IMBIV   05474
INSTITUTO MULTIDISCIPLINARIO DE BIOLOGIA VEGETAL
Unidad Ejecutora - UE
congresos y reuniones científicas
Título:
Ureide synthesis, accumulation and transport in Arabidopsis plants under salt and osmotic stress.
Autor/es:
IGNACIO LESCANO; CAROLINA MARTINI; TOMAS TESSI; CLAUDIO GONZÁLEZ; MARCELO DESIMONE
Lugar:
Puerto Varas
Reunión:
Congreso; Second International Symposium on the Nitrogen Nutrition of Plants.; 2013
Institución organizadora:
International Nitrogen Steering Committee
Resumen:
The ureides allantoin and allantoic acid play a central role in nitrogen transport in nodulating tropical legumes. However, the complete enzyme set for ureide synthesis and a family of ureide permeases are widely distributed in the plant kingdom suggesting their participation in physiological processes not properly characterized yet. In Arabidopsis, microarrays studies showed an upregulation of ureides synthesis genes (xanthine dehydrogenase, uricase) during abiotic stresses. On the contrary, allantoinase gene expression is strongly reduced after stress suggesting that allantoin may accumulate in the cells. We observed accumulation of allantoin in Arabidopsis plants under osmotic and salt stresses. This effect was exacerbated in plants grown with ammonium as nitrogen source and suppressed in the presence of sucrose as carbon source. The analysis of two independent T-DNA insertion lines, causing knockout of allantoinase (alla-1 and alla-2) showed constitutively elevated concentrations of allantoin, but a noticeable morphological phenotype remained elusive. To determine the physiological relevance of allantoinase gene repression on resistance to stress, transgenic lines were generated on the genotype alla-1, in which the coding sequence of allantoinase was introduced under the control of the stress inducible promoter RD29A. As expected, alla-1 pRD29A::Aln plants were not able to accumulate allantoin under stress conditions. The phenotype of KO and RD29A:ALN plants was analysed under salt and osmotic stress conditions. In addition, the phenotype of a KO mutant of AtUPS5 (ups5) was analysed. AtUPS5 transports allantoin, is expressed in the root cortex and endodermis and its expression increases during salt and osmotic stress, suggesting a rol in long-distance transport of allantoin during stress.

**Data records**
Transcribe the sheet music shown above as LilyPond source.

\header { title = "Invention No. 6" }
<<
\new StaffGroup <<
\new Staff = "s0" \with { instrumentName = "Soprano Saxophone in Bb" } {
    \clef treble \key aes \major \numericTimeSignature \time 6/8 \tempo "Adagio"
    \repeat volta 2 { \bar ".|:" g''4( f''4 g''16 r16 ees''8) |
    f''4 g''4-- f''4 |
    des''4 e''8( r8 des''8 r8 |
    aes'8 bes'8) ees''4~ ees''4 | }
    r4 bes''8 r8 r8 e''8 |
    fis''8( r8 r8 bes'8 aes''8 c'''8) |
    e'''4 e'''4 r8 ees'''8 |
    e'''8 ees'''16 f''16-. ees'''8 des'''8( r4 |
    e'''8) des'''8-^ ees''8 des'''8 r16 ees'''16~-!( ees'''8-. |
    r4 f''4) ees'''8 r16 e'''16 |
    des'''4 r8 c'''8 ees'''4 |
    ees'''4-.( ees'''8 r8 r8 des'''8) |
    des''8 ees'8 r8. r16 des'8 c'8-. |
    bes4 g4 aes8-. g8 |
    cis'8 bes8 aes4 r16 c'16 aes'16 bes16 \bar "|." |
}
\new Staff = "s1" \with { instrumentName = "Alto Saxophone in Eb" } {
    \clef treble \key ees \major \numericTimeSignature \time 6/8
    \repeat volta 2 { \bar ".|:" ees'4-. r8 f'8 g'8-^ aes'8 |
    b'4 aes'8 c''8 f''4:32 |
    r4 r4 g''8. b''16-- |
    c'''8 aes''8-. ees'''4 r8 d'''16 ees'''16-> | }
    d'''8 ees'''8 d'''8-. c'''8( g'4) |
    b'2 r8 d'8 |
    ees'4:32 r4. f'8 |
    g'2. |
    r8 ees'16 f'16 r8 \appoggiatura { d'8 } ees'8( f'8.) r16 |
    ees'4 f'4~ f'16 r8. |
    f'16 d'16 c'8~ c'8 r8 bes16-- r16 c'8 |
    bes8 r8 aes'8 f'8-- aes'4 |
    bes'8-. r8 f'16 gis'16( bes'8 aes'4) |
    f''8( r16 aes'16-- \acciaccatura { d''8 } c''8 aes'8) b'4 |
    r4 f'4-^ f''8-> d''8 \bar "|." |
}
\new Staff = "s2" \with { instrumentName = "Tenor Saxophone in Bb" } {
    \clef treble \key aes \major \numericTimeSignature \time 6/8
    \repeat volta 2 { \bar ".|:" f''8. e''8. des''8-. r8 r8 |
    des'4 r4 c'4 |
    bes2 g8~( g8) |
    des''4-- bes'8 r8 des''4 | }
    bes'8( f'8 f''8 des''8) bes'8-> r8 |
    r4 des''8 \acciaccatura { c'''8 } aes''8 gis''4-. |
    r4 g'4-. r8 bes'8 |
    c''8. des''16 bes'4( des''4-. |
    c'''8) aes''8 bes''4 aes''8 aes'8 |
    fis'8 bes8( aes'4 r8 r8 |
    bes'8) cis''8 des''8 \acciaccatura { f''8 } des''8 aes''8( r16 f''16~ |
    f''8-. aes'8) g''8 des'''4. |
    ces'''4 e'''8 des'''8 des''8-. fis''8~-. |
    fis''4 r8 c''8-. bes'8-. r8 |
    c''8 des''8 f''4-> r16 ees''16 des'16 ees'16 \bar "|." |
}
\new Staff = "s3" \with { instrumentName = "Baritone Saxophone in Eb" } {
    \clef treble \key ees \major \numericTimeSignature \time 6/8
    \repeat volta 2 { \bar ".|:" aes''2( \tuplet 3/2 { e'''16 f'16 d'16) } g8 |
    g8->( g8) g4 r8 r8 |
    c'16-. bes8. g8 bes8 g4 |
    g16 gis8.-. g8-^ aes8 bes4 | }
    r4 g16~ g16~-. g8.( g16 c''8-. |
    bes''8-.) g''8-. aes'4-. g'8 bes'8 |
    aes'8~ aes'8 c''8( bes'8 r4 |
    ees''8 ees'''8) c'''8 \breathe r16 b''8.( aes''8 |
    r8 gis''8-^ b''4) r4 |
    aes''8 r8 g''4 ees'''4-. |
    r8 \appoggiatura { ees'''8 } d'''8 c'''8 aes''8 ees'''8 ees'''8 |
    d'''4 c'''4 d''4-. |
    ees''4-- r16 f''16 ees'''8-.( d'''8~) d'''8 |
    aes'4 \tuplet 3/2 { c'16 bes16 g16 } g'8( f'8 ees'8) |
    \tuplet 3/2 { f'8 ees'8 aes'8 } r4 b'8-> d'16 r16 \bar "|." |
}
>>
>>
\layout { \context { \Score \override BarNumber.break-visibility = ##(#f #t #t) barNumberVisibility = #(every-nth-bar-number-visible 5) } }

**Work order**
According to the abstract, under what promoter was the allantoinase coding sequence introduced into the alla-1 transgenic lines? The records play no part in what is asked here.

**Solution to this exercise**
The stress-inducible promoter RD29A.